Sie berichten täglich aktuell aus ihren Wohnländern. Die Auslandkorrespondenten der Schweizer Zeitungen. Doch nun hat die Corona-Krise ihren Alltag auf den Kopf gestellt. Gegenwärtig könne nur einer (wieder) zum Coiffeur, schreibt die Aargauer Zeitung: Ihr Mann in China.

Von Skurrilem berichtet etwa die Korrespondentin aus Mexiko. «Liebe Europäer, manchmal beneide ich euch um eure Quarantäne. Ihr wisst wenigstens, was Sache ist. Bei uns in Mexiko ist das ganz anders», schreibt Sandra Weiss aus Mexiko-Stadt. Der Beitrag des Präsidenten im Kampf gegen das Virus sei, «Amulette in die Kameras zu halten und Kinder zu herzen».

Dominik Straub in Rom hingegen fühlt sich wie ein Versuchskaninchen. «In Italien wurden alle Massnahmen getestet, die später auch im übrigen Europa angewendet werden sollten», schreibt er. Die Einsamkeit sei noch grösser geworden, denn er dürfte als Journalist zwar noch raus, finde aber keine Gesprächspartner mehr.
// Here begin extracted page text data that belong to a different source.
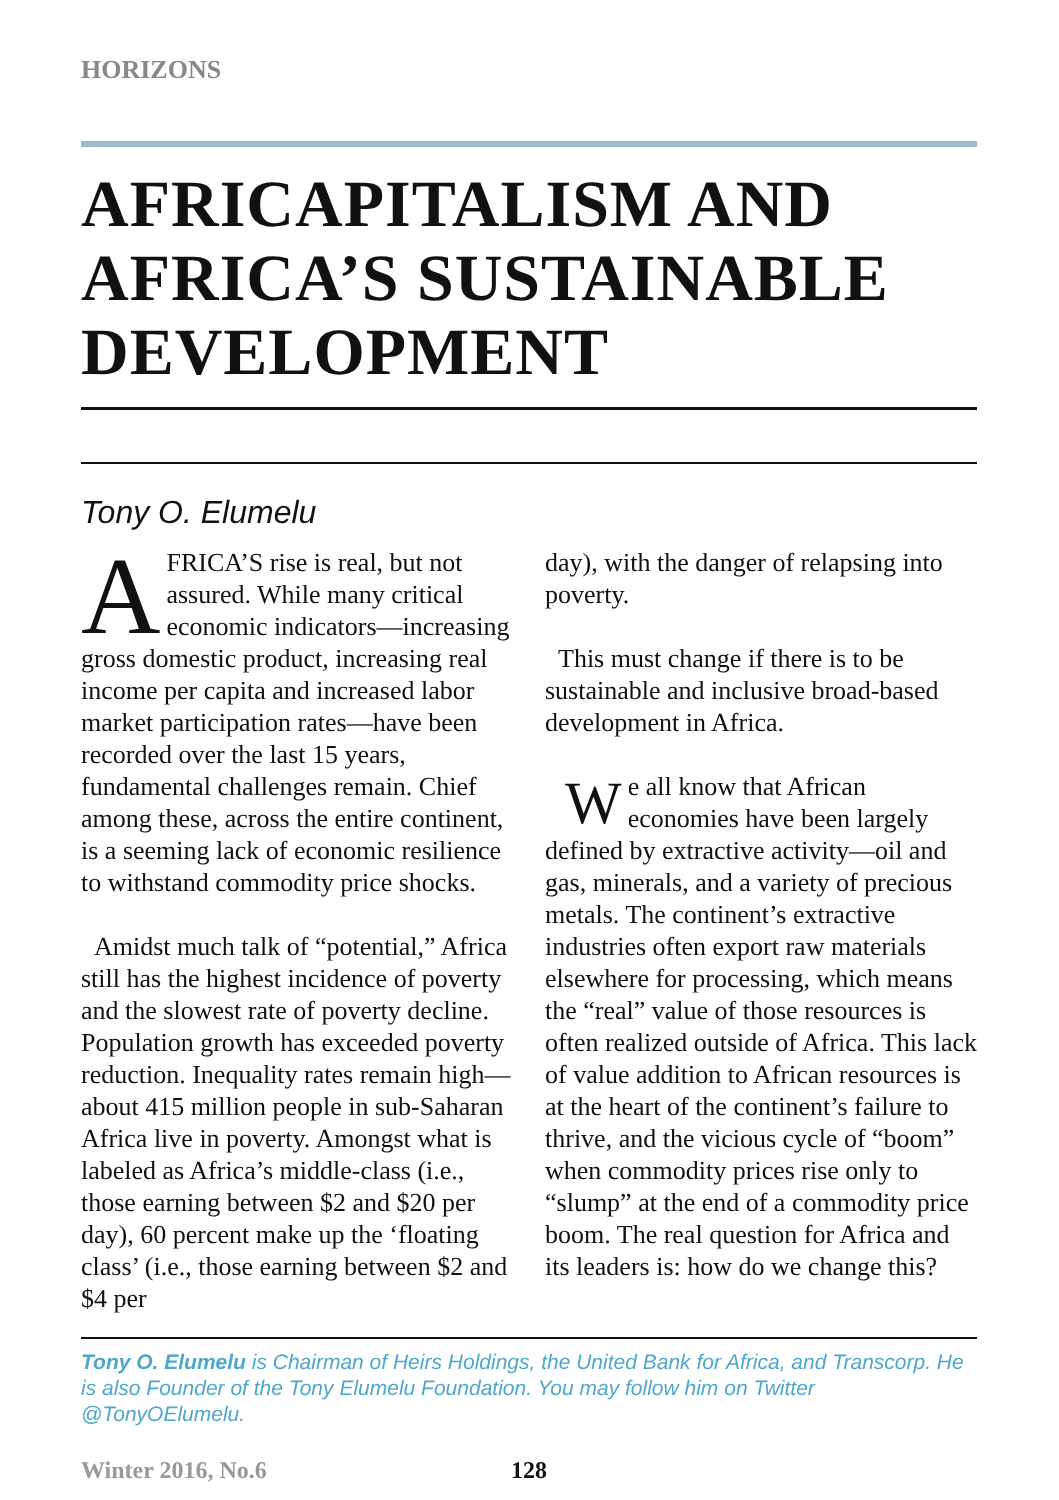HORIZONS
AFRICAPITALISM AND AFRICA’S SUSTAINABLE DEVELOPMENT
Tony O. Elumelu
AFRICA’S rise is real, but not assured. While many critical economic indicators—increasing gross domestic product, increasing real income per capita and increased labor market participation rates—have been recorded over the last 15 years, fundamental challenges remain. Chief among these, across the entire continent, is a seeming lack of economic resilience to withstand commodity price shocks.
Amidst much talk of “potential,” Africa still has the highest incidence of poverty and the slowest rate of poverty decline. Population growth has exceeded poverty reduction. Inequality rates remain high—about 415 million people in sub-Saharan Africa live in poverty. Amongst what is labeled as Africa’s middle-class (i.e., those earning between $2 and $20 per day), 60 percent make up the ‘floating class’ (i.e., those earning between $2 and $4 per
day), with the danger of relapsing into poverty.
This must change if there is to be sustainable and inclusive broad-based development in Africa.
We all know that African economies have been largely defined by extractive activity—oil and gas, minerals, and a variety of precious metals. The continent’s extractive industries often export raw materials elsewhere for processing, which means the “real” value of those resources is often realized outside of Africa. This lack of value addition to African resources is at the heart of the continent’s failure to thrive, and the vicious cycle of “boom” when commodity prices rise only to “slump” at the end of a commodity price boom. The real question for Africa and its leaders is: how do we change this?
Tony O. Elumelu is Chairman of Heirs Holdings, the United Bank for Africa, and Transcorp. He is also Founder of the Tony Elumelu Foundation. You may follow him on Twitter @TonyOElumelu.
Winter 2016, No.6 128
  • Was die Auslandkorrespondenten sonst noch erleben in diesen schwierigen Zeiten, lesen Sie in der Aargauer ZeitungExterner Link (Paywall).
  • Nicht mehr ganz neu, aber auch SRF NewsExterner Link liess seine Korrespondentinnen und Korrespondenten vor einigen Tagen zu Wort kommen.
  • Zwar auch schon etwas älter, aber interessant: Die Deutsche Presseagentur DPA befragte ihre Auslandkorrespondenten, was Hamsterkäufer in ihren Wohnländern so alles horten, wie 20 MinutenExterner Link berichtete.
Keystone / Gaetan Bally

Diese Meldung würde es in normalen Zeiten vermutlich nicht einmal in die Rubrik «Vermischtes» schaffen. Weil ebenfalls positiv, machen wir heute eine Ausnahme. Es geht um Eier.
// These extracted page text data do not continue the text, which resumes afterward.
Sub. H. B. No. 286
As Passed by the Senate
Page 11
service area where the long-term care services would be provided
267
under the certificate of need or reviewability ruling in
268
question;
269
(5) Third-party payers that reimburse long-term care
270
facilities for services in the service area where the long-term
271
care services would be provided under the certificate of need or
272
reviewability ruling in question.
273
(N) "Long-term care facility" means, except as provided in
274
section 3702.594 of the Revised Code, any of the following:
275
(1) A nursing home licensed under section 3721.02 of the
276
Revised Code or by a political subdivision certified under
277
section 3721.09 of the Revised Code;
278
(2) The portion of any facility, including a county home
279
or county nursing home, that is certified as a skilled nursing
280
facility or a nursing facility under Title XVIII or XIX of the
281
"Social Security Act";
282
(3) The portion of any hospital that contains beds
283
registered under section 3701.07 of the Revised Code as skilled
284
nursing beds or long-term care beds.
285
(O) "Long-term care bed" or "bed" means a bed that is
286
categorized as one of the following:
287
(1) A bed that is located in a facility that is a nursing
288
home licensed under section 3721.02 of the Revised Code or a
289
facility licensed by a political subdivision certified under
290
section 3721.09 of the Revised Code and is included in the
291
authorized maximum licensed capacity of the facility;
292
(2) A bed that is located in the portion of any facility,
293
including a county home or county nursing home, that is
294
Kurz vor Ostern erreicht uns folgende Meldung: «Schweizer Hennen legen erstmals über eine Milliarde Eier.» Das ist kein Aprilscherz. «Das Eierjahr 2019 war in mehrerlei Hinsicht ein Rekordjahr», schreibt heute das Bundesamt für Landwirtschaft (BLW).

Wenn die Hühner das wüssten: An der gesamten Eierproduktion der Schweiz erreichte der Bio-Anteil mit 17,7 % einen neuen Rekord. Und die Schweizerinnen und Schweizer assen 2019 pro Kopf im Durchschnitt 184,4 Eier, also rund ein halbes Ein pro Tag und Person. Das ist aber weniger als in Deutschland (235) und Österreich (240).
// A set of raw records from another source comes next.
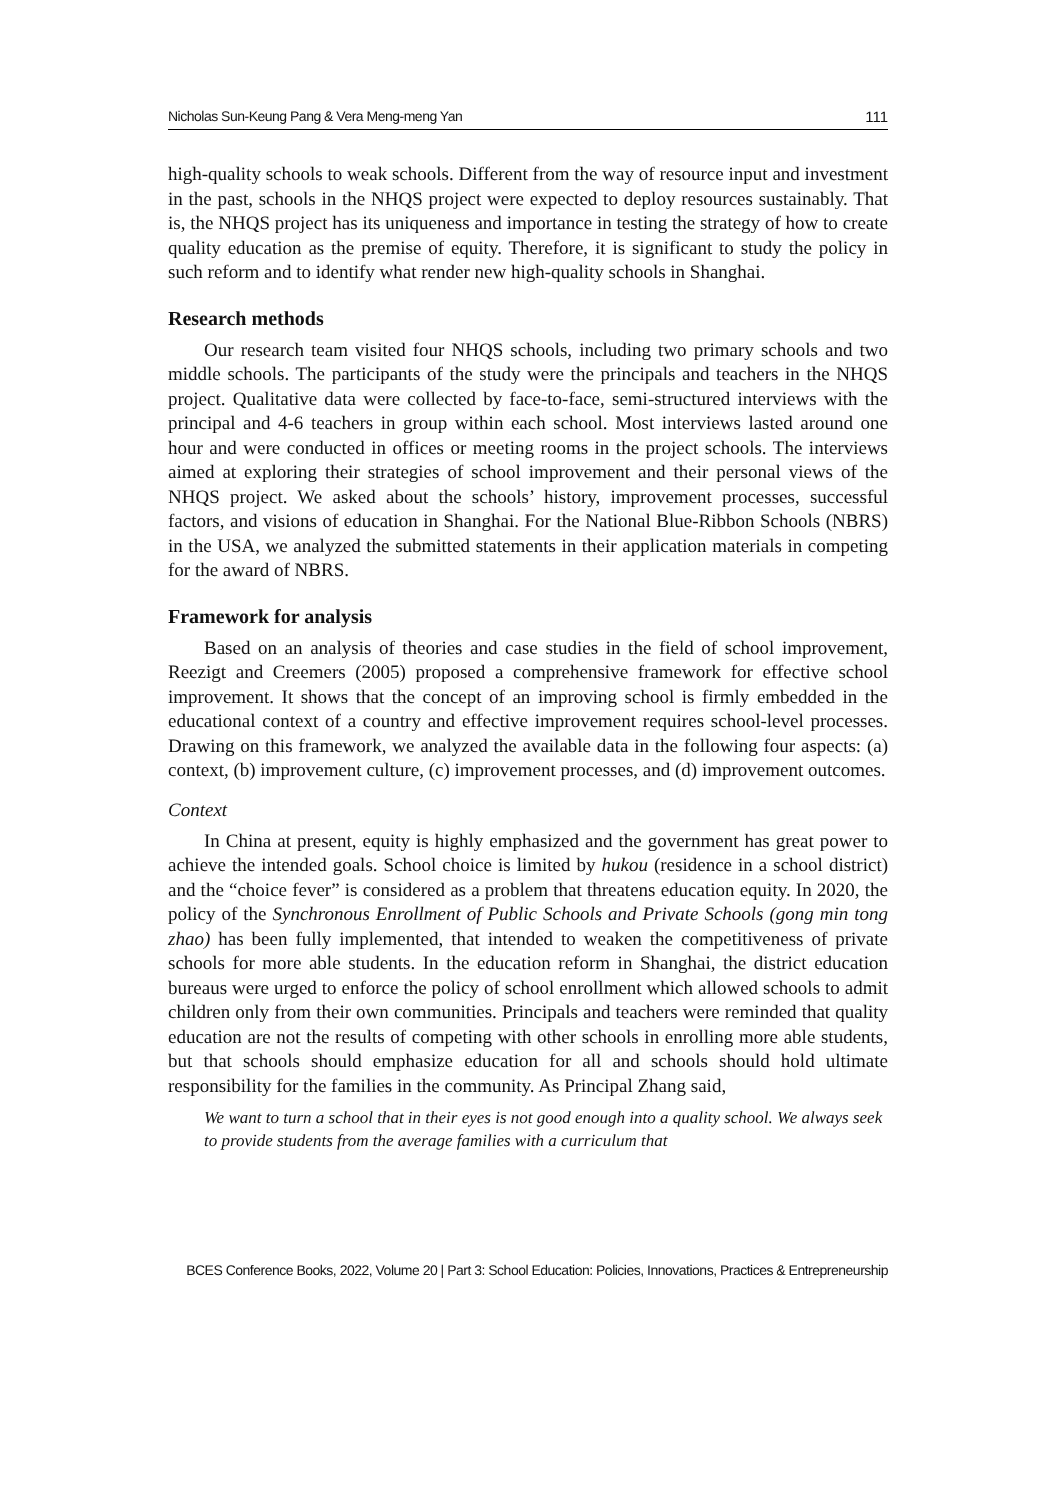Nicholas Sun-Keung Pang & Vera Meng-meng Yan 111
high-quality schools to weak schools. Different from the way of resource input and investment in the past, schools in the NHQS project were expected to deploy resources sustainably. That is, the NHQS project has its uniqueness and importance in testing the strategy of how to create quality education as the premise of equity. Therefore, it is significant to study the policy in such reform and to identify what render new high-quality schools in Shanghai.
Research methods
Our research team visited four NHQS schools, including two primary schools and two middle schools. The participants of the study were the principals and teachers in the NHQS project. Qualitative data were collected by face-to-face, semi-structured interviews with the principal and 4-6 teachers in group within each school. Most interviews lasted around one hour and were conducted in offices or meeting rooms in the project schools. The interviews aimed at exploring their strategies of school improvement and their personal views of the NHQS project. We asked about the schools’ history, improvement processes, successful factors, and visions of education in Shanghai. For the National Blue-Ribbon Schools (NBRS) in the USA, we analyzed the submitted statements in their application materials in competing for the award of NBRS.
Framework for analysis
Based on an analysis of theories and case studies in the field of school improvement, Reezigt and Creemers (2005) proposed a comprehensive framework for effective school improvement. It shows that the concept of an improving school is firmly embedded in the educational context of a country and effective improvement requires school-level processes. Drawing on this framework, we analyzed the available data in the following four aspects: (a) context, (b) improvement culture, (c) improvement processes, and (d) improvement outcomes.
Context
In China at present, equity is highly emphasized and the government has great power to achieve the intended goals. School choice is limited by hukou (residence in a school district) and the “choice fever” is considered as a problem that threatens education equity. In 2020, the policy of the Synchronous Enrollment of Public Schools and Private Schools (gong min tong zhao) has been fully implemented, that intended to weaken the competitiveness of private schools for more able students. In the education reform in Shanghai, the district education bureaus were urged to enforce the policy of school enrollment which allowed schools to admit children only from their own communities. Principals and teachers were reminded that quality education are not the results of competing with other schools in enrolling more able students, but that schools should emphasize education for all and schools should hold ultimate responsibility for the families in the community. As Principal Zhang said,
We want to turn a school that in their eyes is not good enough into a quality school. We always seek to provide students from the average families with a curriculum that
BCES Conference Books, 2022, Volume 20 | Part 3: School Education: Policies, Innovations, Practices & Entrepreneurship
Und Hamsterkäufer, aufgepasst! Hier noch eine wichtige statistische Schlussbemerkung: «Grössere Eierschachteln lohnten sich», schreibt das BLW. Ein Schweizer Freilandei in einer 10er-Packung sei mit 56,6 Rappen rund 17% billiger als ein Ei in einer 4er-Schachtel mit 68,5 Rappen pro Ei.